In terms of the story itself, the pacing is quick without being rushed; at no point did I find myself getting bored or wondering when things would actually move forward again. And the story itself is an excellent fusion of Mulan, a game show, a “chosen one” quest, and a doomed love story (oh, yes, there’s a nice rivals-to-lovers romance). There are a handful of ghosts and demons, but nothing too overpowering, and the ending manages to strike a balance between wrapping up this story’s conflicts and throwing a wrench into things, paving the way for a sequel (which, incidentally, I am already anxiously awaiting–funny, given that this book technically isn’t even out yet).
Normally, this is the part of the review where I would list some of the cons of the book, but I’m struggling to think of any
Some may say that the plot is somewhat predictable, but I think that would be missing the point. This book, in many ways, is combining several old stories with new elements, so of course some of it will feel familiar. For me, that familiarity was comforting without being annoying or uninspired, but I guess I could see people getting frustrated with that.

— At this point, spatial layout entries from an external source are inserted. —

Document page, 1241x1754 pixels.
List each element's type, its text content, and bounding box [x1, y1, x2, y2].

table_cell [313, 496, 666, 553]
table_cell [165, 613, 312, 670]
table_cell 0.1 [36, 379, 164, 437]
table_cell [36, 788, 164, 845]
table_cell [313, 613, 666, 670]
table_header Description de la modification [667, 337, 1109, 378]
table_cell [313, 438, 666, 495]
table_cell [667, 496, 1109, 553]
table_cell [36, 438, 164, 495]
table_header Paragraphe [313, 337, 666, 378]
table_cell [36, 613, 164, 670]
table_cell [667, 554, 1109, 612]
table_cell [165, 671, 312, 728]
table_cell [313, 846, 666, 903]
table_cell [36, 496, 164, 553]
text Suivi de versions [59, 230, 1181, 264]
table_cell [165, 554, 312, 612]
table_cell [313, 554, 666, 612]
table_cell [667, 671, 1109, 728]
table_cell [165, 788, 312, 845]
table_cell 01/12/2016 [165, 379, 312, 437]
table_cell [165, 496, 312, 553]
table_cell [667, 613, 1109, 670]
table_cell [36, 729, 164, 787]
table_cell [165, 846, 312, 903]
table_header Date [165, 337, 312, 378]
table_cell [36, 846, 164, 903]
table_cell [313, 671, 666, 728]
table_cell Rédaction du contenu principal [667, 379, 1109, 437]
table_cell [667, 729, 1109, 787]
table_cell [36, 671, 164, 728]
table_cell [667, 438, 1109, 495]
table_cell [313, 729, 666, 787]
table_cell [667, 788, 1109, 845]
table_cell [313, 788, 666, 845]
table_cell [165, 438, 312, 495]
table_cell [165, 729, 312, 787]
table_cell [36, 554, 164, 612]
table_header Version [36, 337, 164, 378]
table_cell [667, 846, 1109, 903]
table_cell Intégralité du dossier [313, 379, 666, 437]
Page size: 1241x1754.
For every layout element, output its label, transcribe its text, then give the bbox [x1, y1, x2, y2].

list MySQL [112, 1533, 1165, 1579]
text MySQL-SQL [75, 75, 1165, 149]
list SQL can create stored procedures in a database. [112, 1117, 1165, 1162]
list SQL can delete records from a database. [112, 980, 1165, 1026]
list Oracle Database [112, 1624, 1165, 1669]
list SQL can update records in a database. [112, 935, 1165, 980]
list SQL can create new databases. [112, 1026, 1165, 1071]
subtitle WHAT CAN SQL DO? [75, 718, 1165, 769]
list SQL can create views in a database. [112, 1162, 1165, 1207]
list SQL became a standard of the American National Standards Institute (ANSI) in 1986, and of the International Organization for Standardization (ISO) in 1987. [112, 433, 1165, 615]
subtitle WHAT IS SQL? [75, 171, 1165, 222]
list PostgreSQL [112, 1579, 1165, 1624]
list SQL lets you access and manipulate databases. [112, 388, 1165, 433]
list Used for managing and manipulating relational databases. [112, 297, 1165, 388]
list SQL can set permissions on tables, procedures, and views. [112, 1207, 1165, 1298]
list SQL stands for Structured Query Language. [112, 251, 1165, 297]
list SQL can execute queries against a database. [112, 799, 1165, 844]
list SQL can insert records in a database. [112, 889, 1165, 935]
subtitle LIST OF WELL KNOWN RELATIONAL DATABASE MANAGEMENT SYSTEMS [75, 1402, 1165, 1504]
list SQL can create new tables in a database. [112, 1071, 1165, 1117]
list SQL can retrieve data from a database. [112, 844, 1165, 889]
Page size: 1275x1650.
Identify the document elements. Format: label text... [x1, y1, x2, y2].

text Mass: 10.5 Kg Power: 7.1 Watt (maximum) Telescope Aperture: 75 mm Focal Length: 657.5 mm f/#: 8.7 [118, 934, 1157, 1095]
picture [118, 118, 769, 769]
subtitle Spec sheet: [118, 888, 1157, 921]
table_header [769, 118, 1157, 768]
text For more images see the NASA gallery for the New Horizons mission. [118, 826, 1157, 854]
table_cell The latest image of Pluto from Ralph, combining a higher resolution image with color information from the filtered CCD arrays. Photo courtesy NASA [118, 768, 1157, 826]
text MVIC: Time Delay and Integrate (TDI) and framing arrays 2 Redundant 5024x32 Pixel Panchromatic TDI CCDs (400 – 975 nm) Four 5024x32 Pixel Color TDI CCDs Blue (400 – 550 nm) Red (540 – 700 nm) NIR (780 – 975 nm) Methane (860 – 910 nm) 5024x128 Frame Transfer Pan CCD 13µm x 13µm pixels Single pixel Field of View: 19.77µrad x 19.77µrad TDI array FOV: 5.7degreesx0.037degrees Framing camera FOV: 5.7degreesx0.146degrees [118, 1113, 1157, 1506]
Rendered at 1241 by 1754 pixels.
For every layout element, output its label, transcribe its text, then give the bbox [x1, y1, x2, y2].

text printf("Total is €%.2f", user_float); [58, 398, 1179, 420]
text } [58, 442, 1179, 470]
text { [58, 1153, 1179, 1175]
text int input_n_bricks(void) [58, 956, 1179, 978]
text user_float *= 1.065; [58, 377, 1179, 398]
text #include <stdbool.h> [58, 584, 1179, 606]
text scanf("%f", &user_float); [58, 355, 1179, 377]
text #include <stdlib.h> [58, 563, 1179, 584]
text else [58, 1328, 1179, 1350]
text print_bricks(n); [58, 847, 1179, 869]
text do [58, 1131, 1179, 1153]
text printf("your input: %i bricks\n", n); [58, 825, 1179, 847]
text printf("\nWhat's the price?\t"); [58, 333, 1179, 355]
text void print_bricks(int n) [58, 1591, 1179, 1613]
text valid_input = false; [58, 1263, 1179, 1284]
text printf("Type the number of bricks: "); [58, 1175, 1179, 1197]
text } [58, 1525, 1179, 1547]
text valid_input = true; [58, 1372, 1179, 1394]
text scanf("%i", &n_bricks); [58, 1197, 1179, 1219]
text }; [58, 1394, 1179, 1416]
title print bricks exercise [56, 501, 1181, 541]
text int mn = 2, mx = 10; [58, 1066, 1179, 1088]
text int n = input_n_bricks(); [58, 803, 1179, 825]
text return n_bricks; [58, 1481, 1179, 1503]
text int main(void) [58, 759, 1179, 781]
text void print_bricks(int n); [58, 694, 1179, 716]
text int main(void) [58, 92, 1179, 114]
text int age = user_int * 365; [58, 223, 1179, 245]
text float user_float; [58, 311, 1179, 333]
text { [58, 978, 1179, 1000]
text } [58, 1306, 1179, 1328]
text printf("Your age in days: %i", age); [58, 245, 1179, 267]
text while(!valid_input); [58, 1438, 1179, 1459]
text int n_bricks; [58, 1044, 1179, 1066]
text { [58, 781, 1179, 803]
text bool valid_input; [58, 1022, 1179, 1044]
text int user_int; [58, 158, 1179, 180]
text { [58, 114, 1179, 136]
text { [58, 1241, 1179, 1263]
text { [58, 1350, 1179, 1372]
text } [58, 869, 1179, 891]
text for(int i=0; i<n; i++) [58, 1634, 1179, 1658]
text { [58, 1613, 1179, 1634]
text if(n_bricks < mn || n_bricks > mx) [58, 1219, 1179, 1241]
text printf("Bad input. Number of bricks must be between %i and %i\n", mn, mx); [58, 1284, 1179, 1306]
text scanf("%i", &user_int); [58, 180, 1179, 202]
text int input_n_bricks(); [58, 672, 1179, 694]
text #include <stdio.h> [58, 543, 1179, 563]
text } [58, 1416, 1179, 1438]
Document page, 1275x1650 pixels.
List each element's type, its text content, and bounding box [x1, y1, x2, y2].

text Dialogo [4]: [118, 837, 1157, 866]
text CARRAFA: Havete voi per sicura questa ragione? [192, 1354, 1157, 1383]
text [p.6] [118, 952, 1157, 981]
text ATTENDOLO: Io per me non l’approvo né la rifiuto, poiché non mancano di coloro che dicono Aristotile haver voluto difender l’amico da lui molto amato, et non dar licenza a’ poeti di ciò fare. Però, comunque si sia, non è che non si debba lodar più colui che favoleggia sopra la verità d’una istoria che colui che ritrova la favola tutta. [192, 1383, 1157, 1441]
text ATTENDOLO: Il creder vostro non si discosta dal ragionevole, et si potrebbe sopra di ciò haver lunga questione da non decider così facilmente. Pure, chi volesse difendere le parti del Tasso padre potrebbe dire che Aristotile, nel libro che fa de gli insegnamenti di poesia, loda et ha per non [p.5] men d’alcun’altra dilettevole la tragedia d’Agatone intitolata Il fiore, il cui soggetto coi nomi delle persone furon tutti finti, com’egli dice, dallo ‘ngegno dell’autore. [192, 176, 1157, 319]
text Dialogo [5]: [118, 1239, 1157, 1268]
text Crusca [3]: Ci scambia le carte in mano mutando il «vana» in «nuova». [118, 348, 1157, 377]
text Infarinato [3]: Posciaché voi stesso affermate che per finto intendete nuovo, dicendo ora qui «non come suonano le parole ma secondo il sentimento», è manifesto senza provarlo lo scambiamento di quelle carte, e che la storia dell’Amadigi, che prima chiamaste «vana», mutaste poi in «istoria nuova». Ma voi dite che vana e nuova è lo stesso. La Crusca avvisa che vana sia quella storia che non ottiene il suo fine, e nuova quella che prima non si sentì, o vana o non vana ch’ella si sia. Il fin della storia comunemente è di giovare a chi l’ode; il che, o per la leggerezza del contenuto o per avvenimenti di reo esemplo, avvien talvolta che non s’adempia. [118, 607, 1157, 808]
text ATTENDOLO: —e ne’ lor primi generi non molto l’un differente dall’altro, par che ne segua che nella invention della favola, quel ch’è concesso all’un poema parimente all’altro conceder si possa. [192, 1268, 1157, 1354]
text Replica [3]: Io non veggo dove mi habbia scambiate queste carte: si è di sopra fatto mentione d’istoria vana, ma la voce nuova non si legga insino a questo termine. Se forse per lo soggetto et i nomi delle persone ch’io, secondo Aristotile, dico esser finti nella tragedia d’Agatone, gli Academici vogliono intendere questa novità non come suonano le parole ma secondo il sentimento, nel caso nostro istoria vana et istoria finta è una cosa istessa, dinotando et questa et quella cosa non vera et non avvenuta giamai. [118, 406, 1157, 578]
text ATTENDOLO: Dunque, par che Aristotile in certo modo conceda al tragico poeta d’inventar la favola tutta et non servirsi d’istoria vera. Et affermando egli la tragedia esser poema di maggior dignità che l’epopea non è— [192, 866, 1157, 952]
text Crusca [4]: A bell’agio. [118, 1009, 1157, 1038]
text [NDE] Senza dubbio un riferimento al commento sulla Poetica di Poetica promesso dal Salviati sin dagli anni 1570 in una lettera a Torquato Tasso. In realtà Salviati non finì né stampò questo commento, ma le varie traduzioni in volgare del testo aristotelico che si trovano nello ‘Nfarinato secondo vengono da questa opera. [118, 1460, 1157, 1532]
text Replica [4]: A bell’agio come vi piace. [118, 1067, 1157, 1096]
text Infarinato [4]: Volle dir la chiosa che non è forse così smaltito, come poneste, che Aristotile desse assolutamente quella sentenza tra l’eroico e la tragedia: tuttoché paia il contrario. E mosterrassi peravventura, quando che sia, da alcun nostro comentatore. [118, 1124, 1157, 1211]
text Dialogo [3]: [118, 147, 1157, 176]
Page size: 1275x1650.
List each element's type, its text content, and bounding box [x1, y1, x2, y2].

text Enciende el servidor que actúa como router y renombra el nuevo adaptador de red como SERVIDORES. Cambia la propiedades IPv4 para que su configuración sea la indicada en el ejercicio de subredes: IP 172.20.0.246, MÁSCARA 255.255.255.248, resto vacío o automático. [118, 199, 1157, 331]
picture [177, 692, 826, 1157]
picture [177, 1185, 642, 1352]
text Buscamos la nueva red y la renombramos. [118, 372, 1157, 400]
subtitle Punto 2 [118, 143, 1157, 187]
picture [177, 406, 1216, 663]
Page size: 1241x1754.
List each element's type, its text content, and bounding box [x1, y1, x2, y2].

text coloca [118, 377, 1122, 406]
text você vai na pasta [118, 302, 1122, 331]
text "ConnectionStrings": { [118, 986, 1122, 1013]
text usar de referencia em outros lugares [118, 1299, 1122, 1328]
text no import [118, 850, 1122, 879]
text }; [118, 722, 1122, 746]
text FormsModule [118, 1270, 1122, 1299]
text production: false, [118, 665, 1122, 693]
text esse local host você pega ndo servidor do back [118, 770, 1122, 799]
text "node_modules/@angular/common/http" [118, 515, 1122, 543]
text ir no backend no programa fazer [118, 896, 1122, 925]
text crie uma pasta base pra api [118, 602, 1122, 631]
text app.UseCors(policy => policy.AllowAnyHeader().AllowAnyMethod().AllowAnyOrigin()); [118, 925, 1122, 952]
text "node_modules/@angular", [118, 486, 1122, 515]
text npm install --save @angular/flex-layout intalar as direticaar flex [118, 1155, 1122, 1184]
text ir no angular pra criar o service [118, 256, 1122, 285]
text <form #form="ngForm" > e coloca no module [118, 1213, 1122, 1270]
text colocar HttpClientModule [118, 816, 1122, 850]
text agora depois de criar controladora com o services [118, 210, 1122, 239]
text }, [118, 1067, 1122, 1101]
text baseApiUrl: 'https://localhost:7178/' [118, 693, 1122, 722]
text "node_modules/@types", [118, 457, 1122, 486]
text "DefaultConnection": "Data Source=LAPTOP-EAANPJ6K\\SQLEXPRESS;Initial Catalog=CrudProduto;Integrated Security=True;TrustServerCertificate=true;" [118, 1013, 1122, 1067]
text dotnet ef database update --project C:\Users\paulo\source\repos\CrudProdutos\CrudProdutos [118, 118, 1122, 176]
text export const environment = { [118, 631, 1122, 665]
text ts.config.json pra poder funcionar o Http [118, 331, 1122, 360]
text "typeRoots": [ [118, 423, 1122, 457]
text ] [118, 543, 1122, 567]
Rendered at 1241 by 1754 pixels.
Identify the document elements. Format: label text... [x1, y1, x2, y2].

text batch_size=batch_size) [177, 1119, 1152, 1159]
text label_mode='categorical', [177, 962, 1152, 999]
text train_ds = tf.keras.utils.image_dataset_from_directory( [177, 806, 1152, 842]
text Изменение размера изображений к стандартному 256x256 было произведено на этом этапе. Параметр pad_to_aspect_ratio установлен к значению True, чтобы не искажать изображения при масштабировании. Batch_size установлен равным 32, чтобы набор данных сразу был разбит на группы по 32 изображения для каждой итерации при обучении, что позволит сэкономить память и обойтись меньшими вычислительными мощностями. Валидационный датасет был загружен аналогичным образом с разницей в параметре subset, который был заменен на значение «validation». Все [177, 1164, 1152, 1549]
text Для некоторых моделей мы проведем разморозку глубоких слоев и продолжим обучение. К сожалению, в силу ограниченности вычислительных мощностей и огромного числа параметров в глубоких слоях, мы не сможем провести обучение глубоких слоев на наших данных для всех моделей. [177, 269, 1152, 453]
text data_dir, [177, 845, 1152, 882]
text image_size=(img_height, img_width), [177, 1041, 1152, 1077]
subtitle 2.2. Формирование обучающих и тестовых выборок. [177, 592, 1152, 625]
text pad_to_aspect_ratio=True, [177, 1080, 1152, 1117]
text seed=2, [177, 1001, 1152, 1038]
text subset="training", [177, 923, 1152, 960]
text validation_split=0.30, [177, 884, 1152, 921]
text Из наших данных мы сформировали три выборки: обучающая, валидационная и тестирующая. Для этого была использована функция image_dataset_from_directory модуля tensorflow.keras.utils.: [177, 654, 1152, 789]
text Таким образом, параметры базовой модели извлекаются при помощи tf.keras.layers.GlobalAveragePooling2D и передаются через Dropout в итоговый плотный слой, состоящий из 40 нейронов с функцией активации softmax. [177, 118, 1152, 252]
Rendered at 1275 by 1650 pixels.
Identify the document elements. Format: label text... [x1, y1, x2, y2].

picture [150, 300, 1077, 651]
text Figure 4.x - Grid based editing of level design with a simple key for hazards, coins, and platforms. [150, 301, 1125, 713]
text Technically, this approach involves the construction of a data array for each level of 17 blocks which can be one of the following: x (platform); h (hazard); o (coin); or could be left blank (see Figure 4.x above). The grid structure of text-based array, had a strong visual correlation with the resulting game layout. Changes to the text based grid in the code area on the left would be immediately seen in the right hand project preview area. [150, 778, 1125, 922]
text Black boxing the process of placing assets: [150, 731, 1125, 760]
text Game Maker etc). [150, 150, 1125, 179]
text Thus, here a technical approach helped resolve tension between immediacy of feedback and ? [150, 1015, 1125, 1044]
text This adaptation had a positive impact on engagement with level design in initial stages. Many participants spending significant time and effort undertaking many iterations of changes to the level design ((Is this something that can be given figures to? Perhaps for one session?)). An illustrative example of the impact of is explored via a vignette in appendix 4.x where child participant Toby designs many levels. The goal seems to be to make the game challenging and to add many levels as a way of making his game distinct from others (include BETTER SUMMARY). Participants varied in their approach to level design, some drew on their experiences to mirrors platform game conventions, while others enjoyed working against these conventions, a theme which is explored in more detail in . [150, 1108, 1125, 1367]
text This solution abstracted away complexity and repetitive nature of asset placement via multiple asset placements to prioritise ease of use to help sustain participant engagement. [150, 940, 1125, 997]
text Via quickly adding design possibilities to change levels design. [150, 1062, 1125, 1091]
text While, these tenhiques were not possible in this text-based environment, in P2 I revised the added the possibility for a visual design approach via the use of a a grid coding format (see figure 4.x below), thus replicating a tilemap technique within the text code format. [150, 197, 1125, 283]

I will also reiterate that the “Project Runway” element of the book really only lasts for the first third or so, which the blurb doesn’t make clear. Please don’t let the fact that it doesn’t match your expectations detract from how enjoyable it is!
In short, Spin the Dawn is a fairytale quest with a twist that proves there is still new ground to be covered in the realm of YA fantasy. If you like awesome female leads, romances that don’t overpower the plot, gorgeous descriptions of clothing, intrigue and deception, traditional three-step quests, delightfully sarcastic and charming men, magic that comes with a price, Mulan, and/or girls proving men’s expectations wrong, this is definitely the book for you. Strongly recommended–I seriously cannot adequately express my love for it.
Release Date: July 9, 2019
Thank you to NetGalley and the publisher for providing me with an eARC of this book in exchange for an honest review! This has not influenced my rating in any way.